# I'm stuffed



## Jay (Mar 7, 2011)

Took advantage of a day off yesterday.

Breakfast:
Buckwheat pancakes, French toast, and ham steaks

Lunch:
Spinach and ricotta manicotti (starting with hme made crepes) with bechamel and marinara

Dinner:
Corned beef, cabbage, and potatoes.

I can't feel my legs.


----------



## Pensacola Tiger (Mar 7, 2011)

Jay said:


> Took advantage of a day off yesterday.
> 
> Breakfast:
> Buckwheat pancakes, French toast, and ham steaks
> ...


 
Can you still see them?

Great menu, BTW. Reminds me that I need to start corning a brisket for St Patrick's Day dinner.


----------



## Jim (Mar 7, 2011)

What no dessert?


----------



## Dave Martell (Mar 7, 2011)

Glutton


----------



## Jay (Mar 7, 2011)

Jim said:


> What no dessert?


 






No room!

On a positive note, the annual corned beef overkill extravaganza is a great opportunity to break out a yanagi, which sadly sees little use during the year.
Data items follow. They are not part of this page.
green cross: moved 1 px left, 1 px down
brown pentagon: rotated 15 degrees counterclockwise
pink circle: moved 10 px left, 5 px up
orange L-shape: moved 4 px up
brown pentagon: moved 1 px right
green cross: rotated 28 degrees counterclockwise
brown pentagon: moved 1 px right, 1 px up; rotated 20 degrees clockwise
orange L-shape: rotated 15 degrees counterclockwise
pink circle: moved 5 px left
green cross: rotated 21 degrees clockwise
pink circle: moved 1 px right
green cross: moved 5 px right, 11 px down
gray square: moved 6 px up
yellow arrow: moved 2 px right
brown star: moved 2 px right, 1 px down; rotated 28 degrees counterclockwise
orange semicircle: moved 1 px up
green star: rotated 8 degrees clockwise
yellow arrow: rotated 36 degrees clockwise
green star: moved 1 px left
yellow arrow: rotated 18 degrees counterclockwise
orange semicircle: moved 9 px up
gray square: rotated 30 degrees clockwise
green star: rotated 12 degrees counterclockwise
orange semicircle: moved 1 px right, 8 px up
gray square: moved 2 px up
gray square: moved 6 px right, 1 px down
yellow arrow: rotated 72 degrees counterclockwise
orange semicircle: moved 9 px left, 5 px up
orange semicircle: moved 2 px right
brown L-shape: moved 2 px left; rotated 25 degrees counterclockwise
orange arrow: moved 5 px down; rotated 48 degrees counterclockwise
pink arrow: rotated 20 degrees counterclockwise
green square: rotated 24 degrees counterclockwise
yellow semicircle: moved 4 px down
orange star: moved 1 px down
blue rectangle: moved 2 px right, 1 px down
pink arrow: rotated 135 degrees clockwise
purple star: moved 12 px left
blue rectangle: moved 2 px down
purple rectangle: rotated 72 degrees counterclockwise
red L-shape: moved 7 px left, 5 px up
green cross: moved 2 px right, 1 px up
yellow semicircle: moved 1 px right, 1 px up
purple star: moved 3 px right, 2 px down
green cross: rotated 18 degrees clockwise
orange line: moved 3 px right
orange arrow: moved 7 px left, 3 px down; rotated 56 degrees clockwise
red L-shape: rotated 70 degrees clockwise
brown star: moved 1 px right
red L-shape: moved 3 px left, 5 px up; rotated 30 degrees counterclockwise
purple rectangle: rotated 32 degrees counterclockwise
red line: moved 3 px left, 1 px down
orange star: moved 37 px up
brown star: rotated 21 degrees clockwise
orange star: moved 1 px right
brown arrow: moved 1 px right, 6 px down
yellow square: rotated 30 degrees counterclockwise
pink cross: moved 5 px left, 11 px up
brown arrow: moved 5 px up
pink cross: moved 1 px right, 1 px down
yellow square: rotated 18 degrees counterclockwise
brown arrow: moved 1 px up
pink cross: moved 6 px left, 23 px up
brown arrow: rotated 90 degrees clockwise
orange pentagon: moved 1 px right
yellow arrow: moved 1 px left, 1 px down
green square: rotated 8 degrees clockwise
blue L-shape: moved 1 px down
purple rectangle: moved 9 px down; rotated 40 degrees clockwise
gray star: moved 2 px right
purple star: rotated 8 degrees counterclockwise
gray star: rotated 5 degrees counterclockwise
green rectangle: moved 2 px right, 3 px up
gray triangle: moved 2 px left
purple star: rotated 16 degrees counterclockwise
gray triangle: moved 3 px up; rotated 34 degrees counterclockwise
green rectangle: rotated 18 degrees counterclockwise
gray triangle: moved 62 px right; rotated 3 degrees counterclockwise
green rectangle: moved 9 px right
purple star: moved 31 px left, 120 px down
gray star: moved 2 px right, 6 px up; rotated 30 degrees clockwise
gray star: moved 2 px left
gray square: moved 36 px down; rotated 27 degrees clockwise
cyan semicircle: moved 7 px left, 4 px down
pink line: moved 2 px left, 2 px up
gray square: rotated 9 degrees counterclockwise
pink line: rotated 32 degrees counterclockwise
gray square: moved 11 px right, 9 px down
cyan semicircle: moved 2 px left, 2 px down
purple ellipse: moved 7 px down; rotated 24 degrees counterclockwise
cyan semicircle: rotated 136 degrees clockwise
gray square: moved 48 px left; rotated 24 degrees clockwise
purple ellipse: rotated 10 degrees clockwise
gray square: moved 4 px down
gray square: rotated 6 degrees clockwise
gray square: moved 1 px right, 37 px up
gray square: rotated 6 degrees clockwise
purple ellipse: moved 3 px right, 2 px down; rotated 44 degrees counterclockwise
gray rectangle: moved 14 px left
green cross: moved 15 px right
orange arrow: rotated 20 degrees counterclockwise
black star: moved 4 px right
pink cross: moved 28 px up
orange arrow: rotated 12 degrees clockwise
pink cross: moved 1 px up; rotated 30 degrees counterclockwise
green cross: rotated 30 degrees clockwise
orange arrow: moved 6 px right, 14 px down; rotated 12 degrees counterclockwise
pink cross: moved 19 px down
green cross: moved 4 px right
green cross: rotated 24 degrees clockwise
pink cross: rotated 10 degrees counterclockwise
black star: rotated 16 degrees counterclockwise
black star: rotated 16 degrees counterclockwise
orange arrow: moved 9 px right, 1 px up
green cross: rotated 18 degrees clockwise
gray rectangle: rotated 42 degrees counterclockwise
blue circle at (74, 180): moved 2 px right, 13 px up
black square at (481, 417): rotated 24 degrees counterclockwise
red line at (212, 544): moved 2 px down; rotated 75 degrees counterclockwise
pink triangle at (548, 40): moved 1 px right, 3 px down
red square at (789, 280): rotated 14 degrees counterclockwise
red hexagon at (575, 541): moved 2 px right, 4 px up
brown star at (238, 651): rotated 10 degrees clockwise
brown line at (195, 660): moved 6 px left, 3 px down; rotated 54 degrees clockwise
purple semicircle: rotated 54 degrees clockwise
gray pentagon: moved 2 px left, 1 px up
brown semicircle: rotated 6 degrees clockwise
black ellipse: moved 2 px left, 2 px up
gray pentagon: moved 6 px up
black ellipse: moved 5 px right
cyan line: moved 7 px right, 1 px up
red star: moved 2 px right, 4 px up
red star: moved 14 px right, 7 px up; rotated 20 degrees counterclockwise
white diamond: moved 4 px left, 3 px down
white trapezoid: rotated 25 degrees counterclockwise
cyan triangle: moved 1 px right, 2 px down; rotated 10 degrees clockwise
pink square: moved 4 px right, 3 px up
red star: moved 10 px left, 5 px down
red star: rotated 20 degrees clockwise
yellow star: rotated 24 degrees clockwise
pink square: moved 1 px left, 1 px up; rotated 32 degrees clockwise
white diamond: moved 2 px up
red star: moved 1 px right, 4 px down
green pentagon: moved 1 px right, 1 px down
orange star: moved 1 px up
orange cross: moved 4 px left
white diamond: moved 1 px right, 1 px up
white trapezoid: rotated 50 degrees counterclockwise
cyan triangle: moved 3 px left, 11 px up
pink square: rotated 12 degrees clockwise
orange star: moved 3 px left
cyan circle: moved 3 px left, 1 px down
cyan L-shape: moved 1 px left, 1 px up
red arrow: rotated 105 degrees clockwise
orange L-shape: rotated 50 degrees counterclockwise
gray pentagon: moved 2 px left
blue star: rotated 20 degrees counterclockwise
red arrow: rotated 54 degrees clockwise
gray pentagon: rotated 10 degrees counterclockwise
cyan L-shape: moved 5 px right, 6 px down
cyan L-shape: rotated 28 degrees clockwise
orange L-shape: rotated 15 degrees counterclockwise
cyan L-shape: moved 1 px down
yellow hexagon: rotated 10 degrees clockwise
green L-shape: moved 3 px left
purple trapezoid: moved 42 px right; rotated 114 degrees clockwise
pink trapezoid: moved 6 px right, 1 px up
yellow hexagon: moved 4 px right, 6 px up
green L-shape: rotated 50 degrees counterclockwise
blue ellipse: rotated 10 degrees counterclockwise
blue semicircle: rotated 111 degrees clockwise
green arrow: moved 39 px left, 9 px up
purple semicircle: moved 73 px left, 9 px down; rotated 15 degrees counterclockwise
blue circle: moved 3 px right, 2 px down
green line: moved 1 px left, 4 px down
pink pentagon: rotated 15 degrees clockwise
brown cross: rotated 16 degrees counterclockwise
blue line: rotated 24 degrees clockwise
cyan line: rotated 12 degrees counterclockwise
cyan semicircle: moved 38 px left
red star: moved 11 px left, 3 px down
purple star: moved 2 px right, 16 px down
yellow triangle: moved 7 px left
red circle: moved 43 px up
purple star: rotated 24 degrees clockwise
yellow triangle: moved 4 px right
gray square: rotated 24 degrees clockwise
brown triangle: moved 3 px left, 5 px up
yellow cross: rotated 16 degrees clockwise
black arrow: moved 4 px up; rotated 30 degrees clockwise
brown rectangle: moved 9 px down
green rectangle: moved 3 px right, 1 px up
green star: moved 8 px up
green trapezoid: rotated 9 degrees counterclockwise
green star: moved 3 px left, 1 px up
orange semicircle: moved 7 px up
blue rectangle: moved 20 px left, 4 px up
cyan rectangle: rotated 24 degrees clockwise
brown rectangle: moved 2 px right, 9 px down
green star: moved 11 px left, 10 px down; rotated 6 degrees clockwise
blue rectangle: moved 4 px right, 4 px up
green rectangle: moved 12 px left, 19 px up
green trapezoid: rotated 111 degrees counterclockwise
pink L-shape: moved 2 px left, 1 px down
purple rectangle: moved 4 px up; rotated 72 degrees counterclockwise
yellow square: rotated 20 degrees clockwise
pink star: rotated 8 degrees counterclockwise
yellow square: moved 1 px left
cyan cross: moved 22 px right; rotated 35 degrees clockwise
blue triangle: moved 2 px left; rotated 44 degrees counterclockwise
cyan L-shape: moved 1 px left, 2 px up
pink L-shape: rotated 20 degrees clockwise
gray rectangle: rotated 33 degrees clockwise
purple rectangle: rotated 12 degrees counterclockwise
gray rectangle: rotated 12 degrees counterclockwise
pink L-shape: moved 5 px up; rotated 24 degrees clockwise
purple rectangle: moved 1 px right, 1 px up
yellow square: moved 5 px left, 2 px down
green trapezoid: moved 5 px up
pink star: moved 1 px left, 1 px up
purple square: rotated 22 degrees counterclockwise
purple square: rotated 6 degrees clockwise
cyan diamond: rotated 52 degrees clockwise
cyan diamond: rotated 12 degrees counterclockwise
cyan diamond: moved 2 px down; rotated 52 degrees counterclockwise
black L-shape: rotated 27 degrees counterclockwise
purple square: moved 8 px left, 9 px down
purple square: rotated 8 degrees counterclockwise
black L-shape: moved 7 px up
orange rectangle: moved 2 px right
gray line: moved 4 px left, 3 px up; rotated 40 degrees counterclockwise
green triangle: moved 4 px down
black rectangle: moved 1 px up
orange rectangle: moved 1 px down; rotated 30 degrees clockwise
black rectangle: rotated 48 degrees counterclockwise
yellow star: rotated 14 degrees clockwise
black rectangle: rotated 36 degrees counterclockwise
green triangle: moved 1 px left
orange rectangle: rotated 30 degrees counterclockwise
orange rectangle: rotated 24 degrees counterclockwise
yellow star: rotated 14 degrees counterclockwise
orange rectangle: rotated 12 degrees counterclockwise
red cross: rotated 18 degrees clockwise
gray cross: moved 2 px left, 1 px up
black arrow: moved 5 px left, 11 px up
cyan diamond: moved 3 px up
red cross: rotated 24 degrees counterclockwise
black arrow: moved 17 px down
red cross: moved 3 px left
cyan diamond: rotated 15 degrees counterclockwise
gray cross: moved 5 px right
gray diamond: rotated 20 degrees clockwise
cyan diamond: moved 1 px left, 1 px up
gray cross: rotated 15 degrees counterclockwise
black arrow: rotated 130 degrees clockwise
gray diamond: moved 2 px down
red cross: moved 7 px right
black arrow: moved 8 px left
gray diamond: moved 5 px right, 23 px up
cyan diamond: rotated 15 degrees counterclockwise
Bonus points: point cut or flat cut?


----------



## Jim (Mar 7, 2011)

Jay said:


> No room!
> 
> On a positive note, the annual corned beef overkill extravaganza is a great opportunity to break out a yanagi, which sadly sees little use during the year.
> 
> ...


 
Half point and half flat for my sammich please.


----------



## FryBoy (Mar 7, 2011)

Brings to mind what happened to Michelangelo's David after being loaned to the U.S. for 3 months for a tour sponsored by these fine establishments:







David before leaving Florence:






David after return from America:


----------



## Delbert Ealy (Mar 7, 2011)

Doug,
Thanks for posting that, I needed a good chuckle.


----------



## Pensacola Tiger (Mar 7, 2011)

Jay said:


> No room!
> 
> On a positive note, the annual corned beef overkill extravaganza is a great opportunity to break out a yanagi, which sadly sees little use during the year.
> 
> ...


 
Point cut brisket for corned beef; flat cut for BBQ.


----------